En cuanto a los habitantes, una horneada de empleaduchos, también se parecen como hermanos. Sus mujeres son estrictamente similares a las mujeres vecinas y ellos están siempre vestidos de igual modo: gris y negro sobre un fondo color crema.
Los hombres al volver de su trabajo, las mujeres al regresar del mercado no saben desde luego con exactitud cuál es la casa en que viven. Pero esto no tiene importancia. Entran azarosamente en algún hogar, la mujer prepara la cena acostumbrada y el hombre —no importa cuál— reaparece para el desayuno, come, digiere y se va y este mismo hombre —u otro— vuelve a la noche, come otra vez, digiere y se acuesta en la cama.
Y si, por casualidad, el lugar está ocupado, se disculpa educadamente y entra en la casa aledaña.
La pregunta
Desde hacía años la pregunta permanecía sin respuesta. Desde hacía años nadie sabía por qué, todas las mañanas, al salir el sol, se veía una botella de leche fresca ante la hermética puerta de acero de aquel panteón familiar.
Y eso que el hecho ocurría en un cementerio sumamente vigilado.
El recién nacido
Desde que el tren había partido de la estación, la madre de familia no cesaba de mimar a la gran bola de carne pálida que había traído a este mundo.
De pronto, se puso de pie para ir al pasillo del vagón y dejó al recién nacido sobre el asiento. Tácitamente, con la mirada, al cuidado de la joven que ocupaba con ella el compartimiento.
Cuando la madre regresó, la joven seguía leyendo, imperturbable, pero el hijo ya no estaba en el asiento.
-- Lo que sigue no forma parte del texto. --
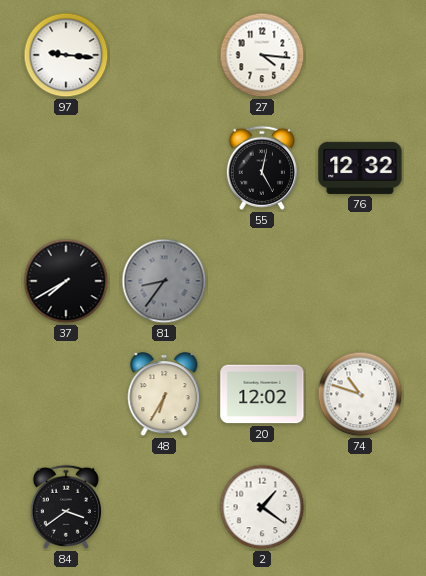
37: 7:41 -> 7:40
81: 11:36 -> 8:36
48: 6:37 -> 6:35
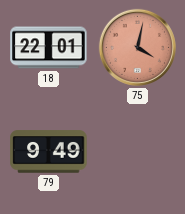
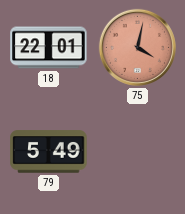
79: 9:49 -> 5:49
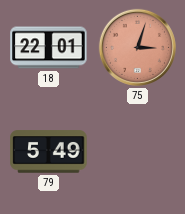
75: 4:02 -> 3:03
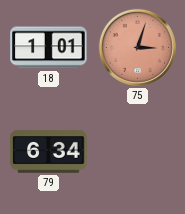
18: 22:01 -> 1:01
79: 5:49 -> 6:34
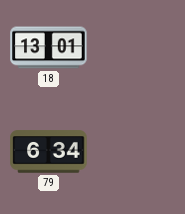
18: 1:01 -> 13:01
75: 3:03 -> none
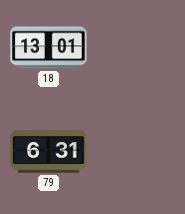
79: 6:34 -> 6:31
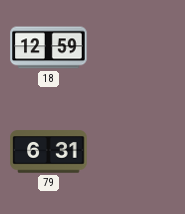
18: 13:01 -> 12:59
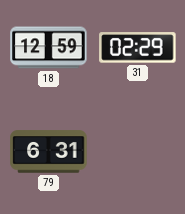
31: none -> 02:29
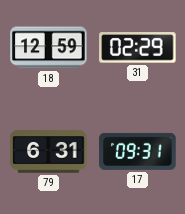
17: none -> 09:31
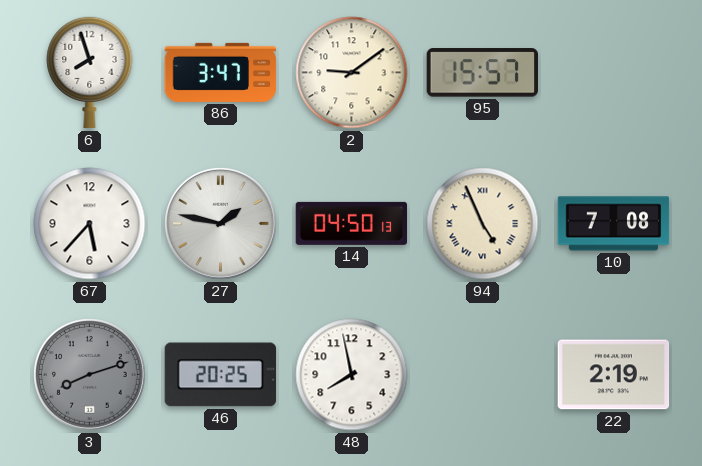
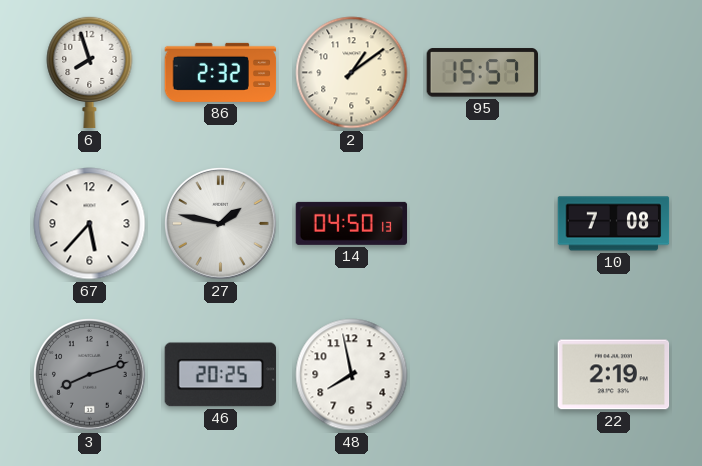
86: 3:47 -> 2:32
2: 9:09 -> 1:09
94: 4:56 -> none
Tampoco en el portaequipajes ni en otro sitio.
Muy inquieta, la madre hipó. Quería hablar, pero ningún sonido salía de su boca.
Entonces la joven la buscó con la mirada, clavó los ojos en ella sin expresar ningún sentimiento y le dijo, con voz neutra:
—Supongo que busca a su hijo. Lloraba, así que lo arrojé por la ventana.
Y, dicho esto, siguió leyendo.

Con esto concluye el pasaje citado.